Study material below:

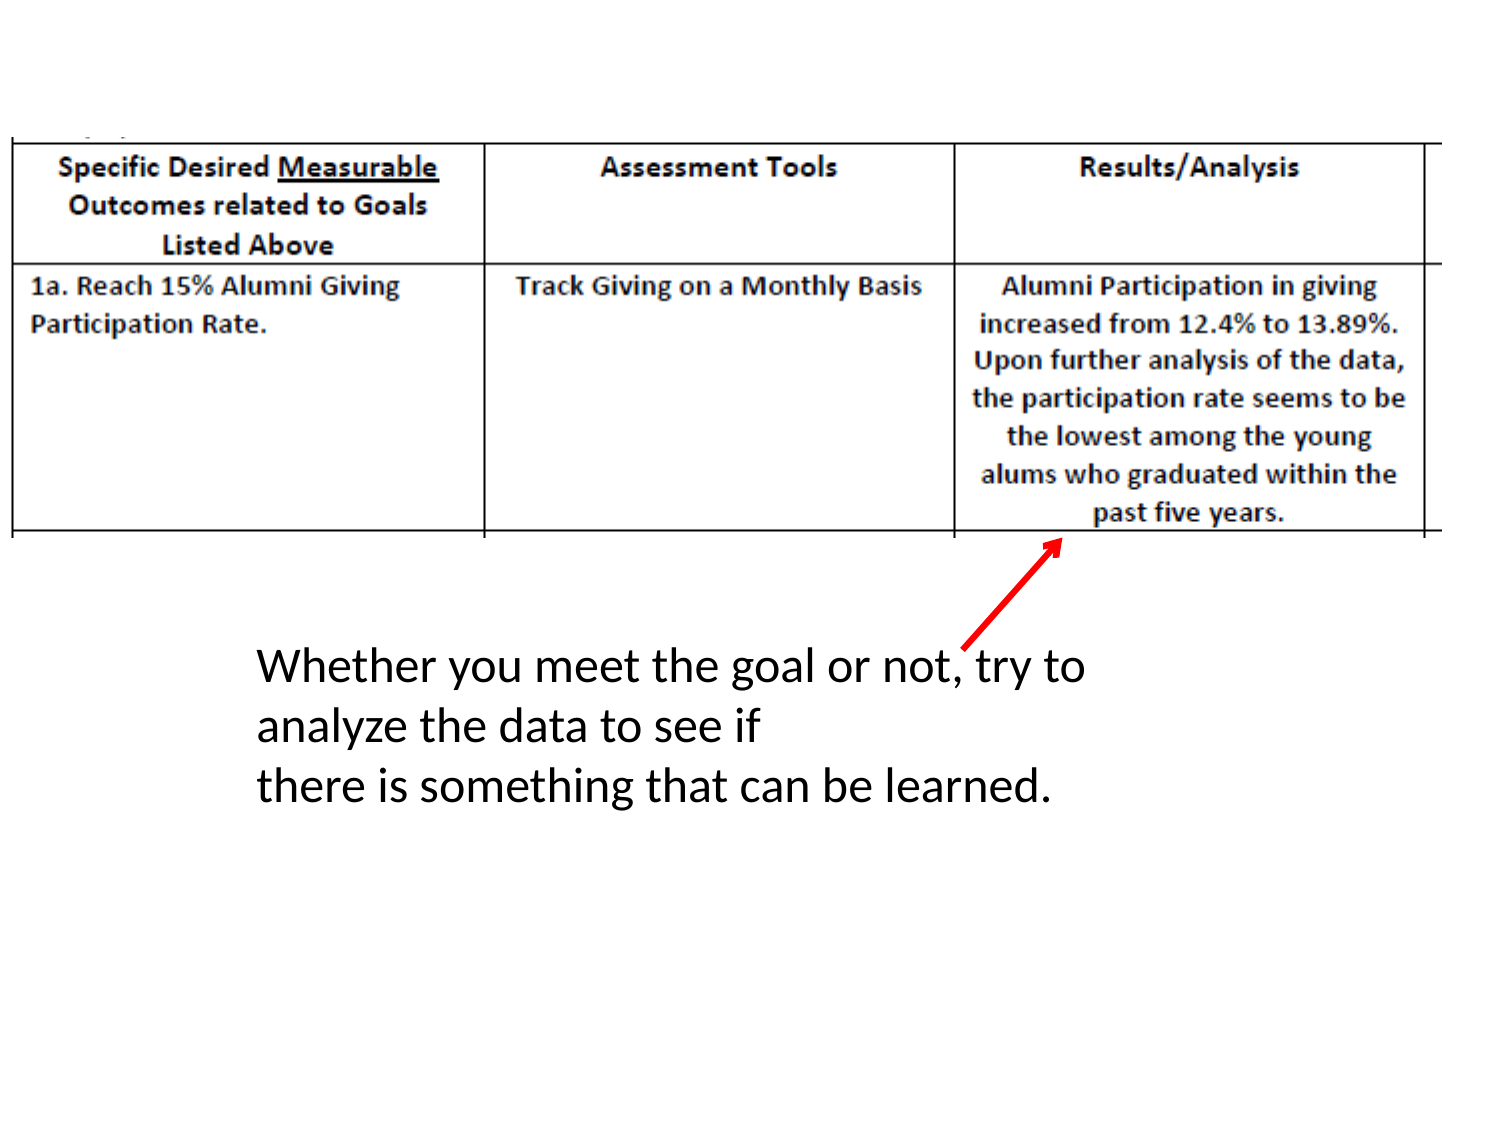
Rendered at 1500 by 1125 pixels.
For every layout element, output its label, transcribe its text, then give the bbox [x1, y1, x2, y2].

text_box Whether you meet the goal or not, try to analyze the data to see if there is something that can be learned. [241, 624, 1113, 820]
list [0, 137, 1443, 538]
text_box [962, 537, 1063, 651]
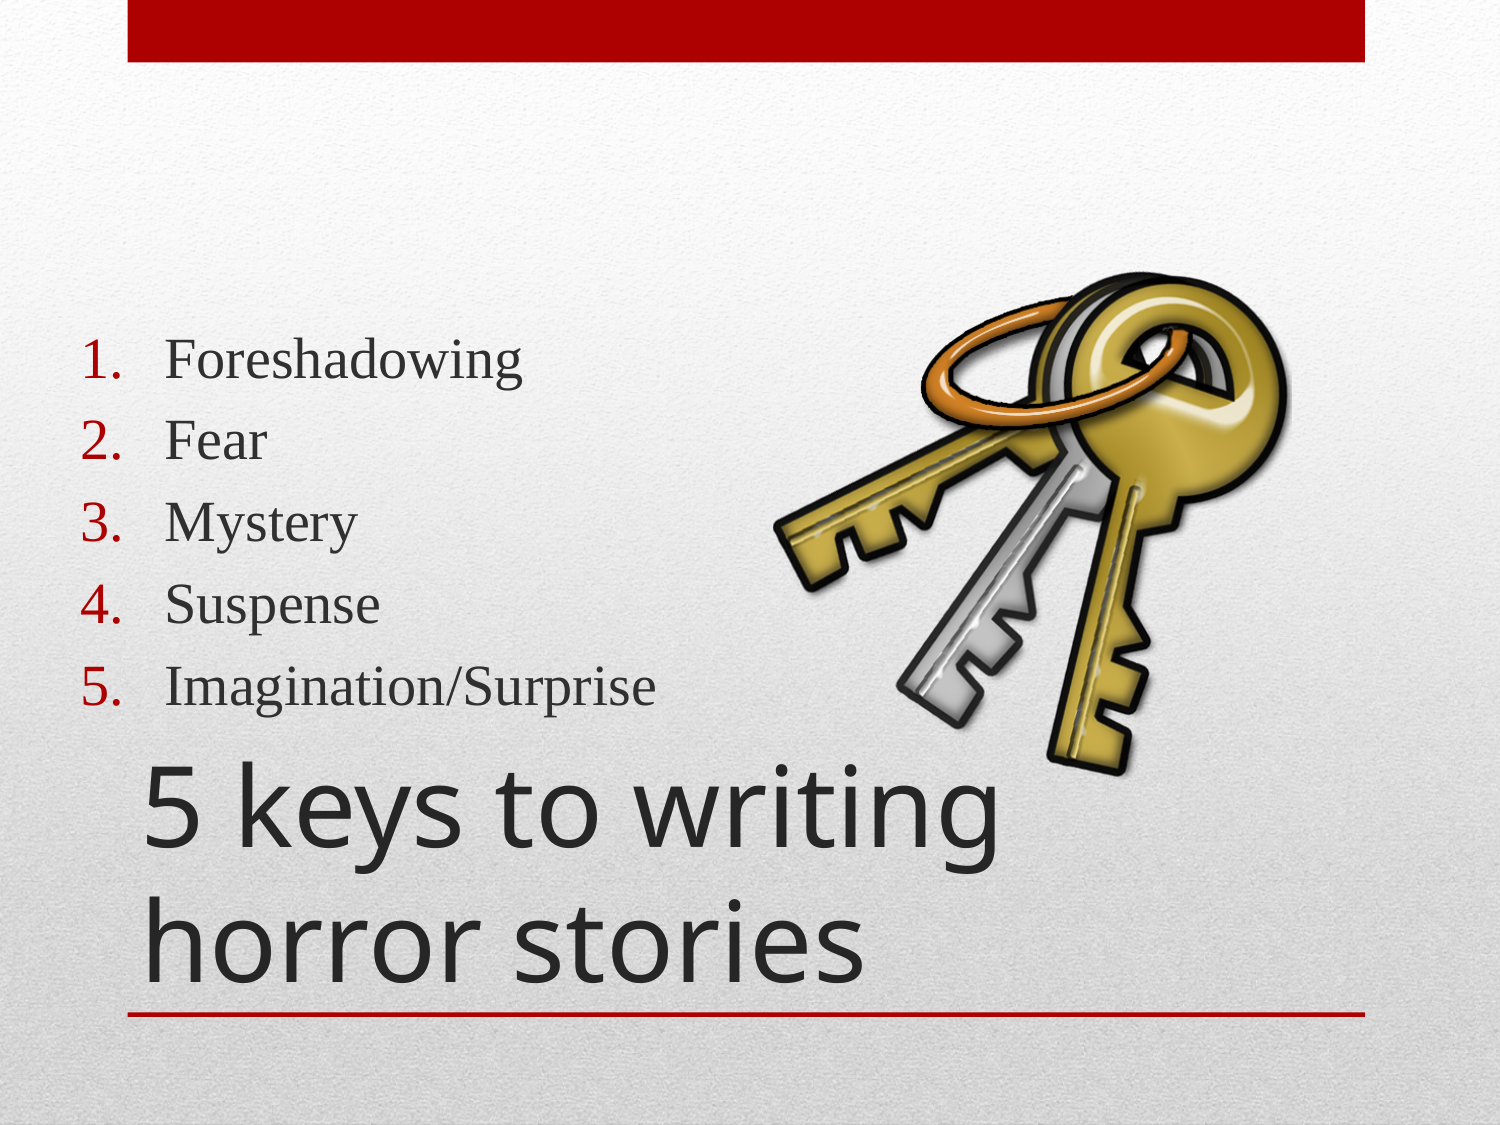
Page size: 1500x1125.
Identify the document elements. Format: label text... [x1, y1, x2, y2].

list Foreshadowing Fear Mystery Suspense Imagination/Surprise [64, 208, 1471, 911]
picture [772, 266, 1293, 786]
title 5 keys to writing horror stories [125, 911, 1238, 1013]
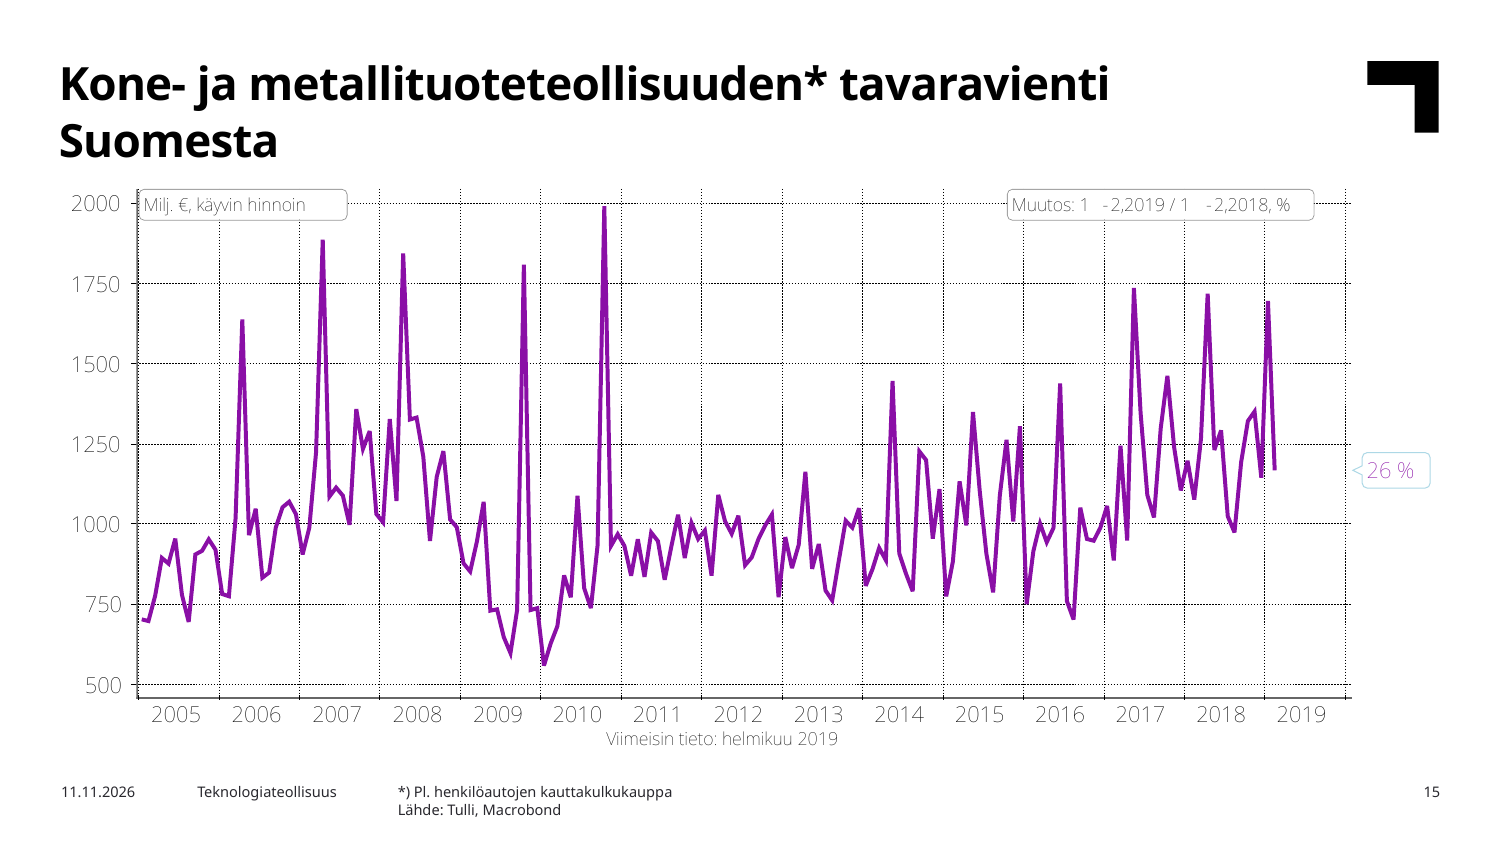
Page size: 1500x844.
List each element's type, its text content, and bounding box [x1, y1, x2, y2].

slide_number 15 [1313, 775, 1456, 803]
list *) Pl. henkilöautojen kauttakulkukauppa Lähde: Tulli, Macrobond [382, 775, 871, 803]
footer Teknologiateollisuus [182, 775, 382, 803]
list Kone- ja metallituoteteollisuuden* tavaravienti Suomesta [41, 46, 1353, 153]
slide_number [46, 775, 182, 803]
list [62, 180, 1439, 763]
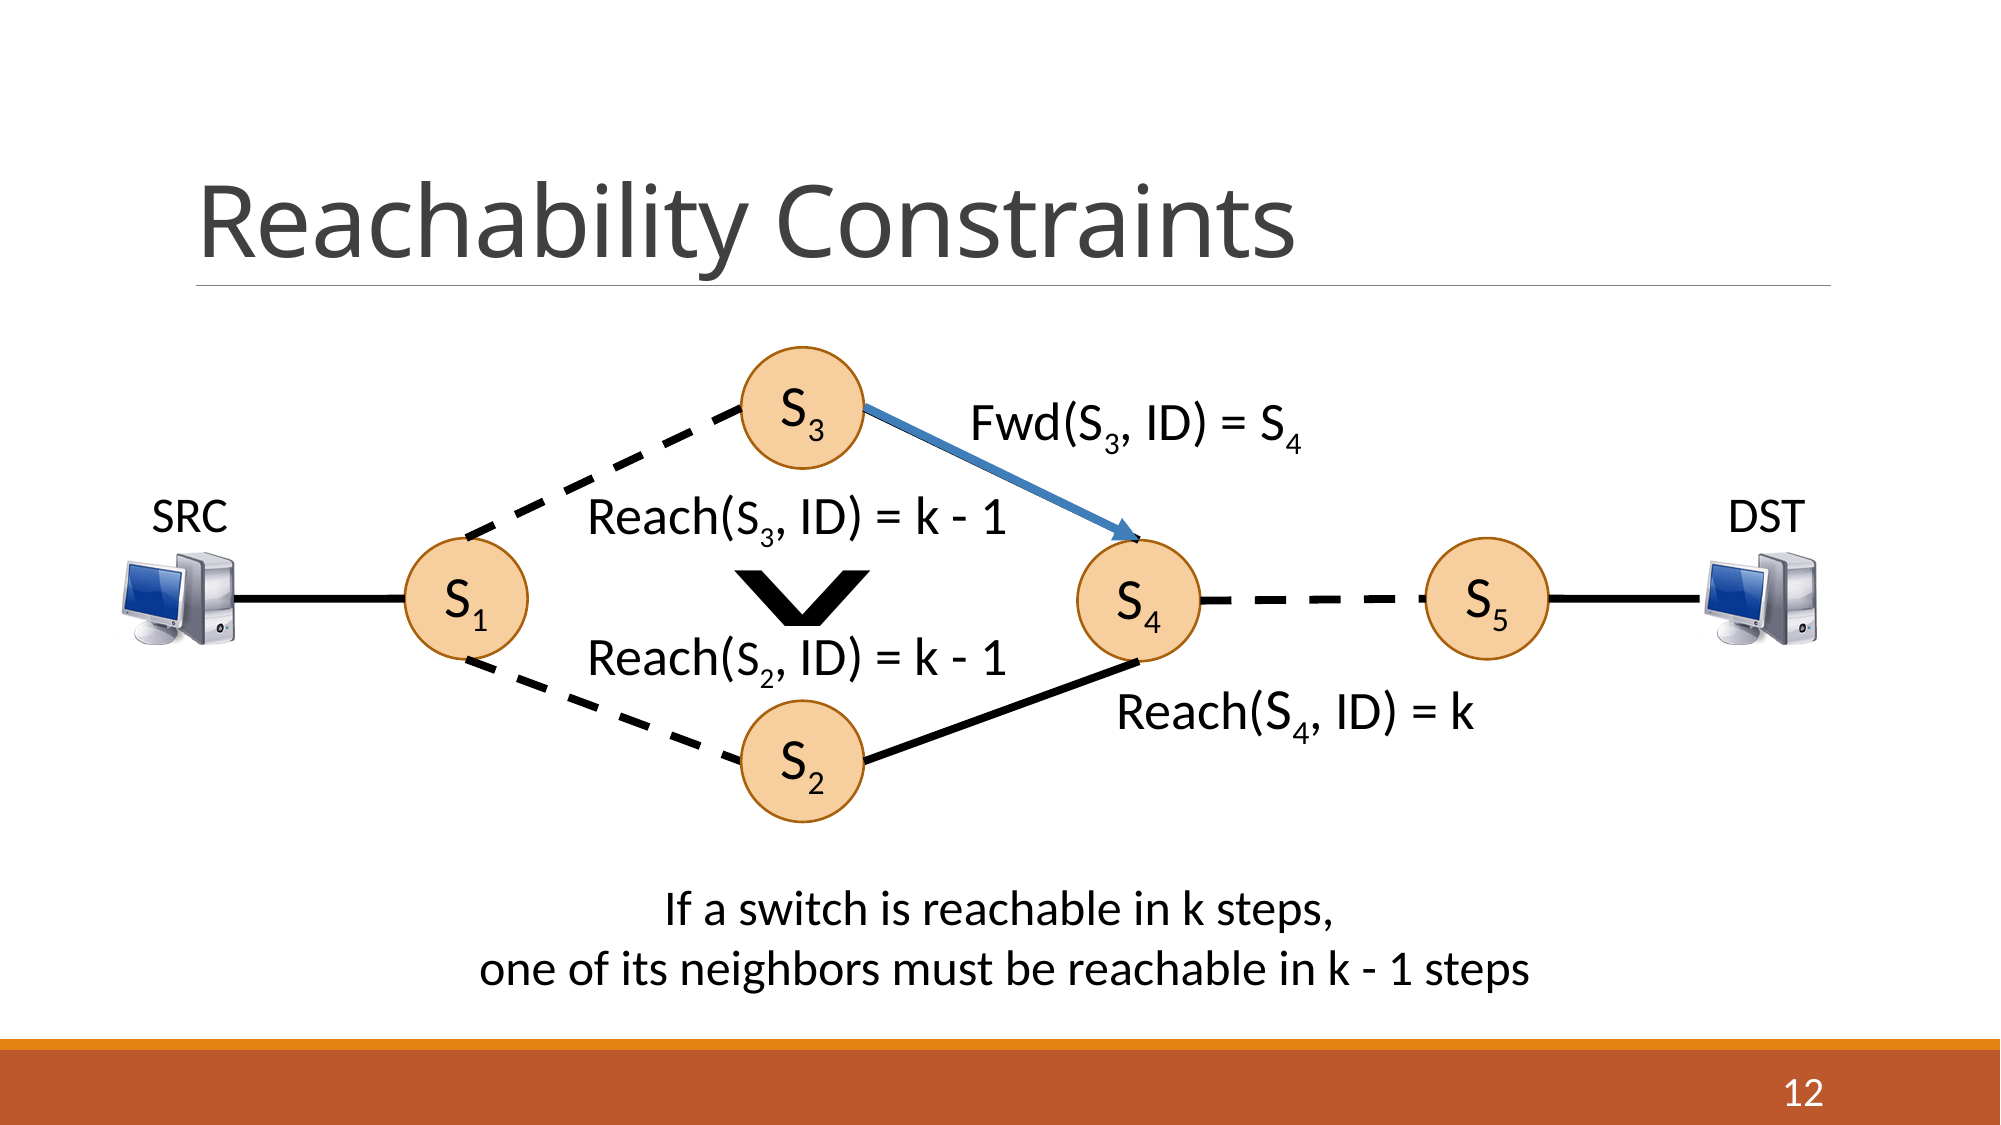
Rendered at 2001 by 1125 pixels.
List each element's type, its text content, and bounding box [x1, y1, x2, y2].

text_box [863, 660, 1140, 762]
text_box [465, 407, 742, 539]
picture [1699, 552, 1818, 646]
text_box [1199, 598, 1427, 602]
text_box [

End of Study material.

Directions for this task
Reproduce every line from the listing above that holds the word "size".

Answer to the exercise
Page size: 1500x1125.
Page size: 1500x844.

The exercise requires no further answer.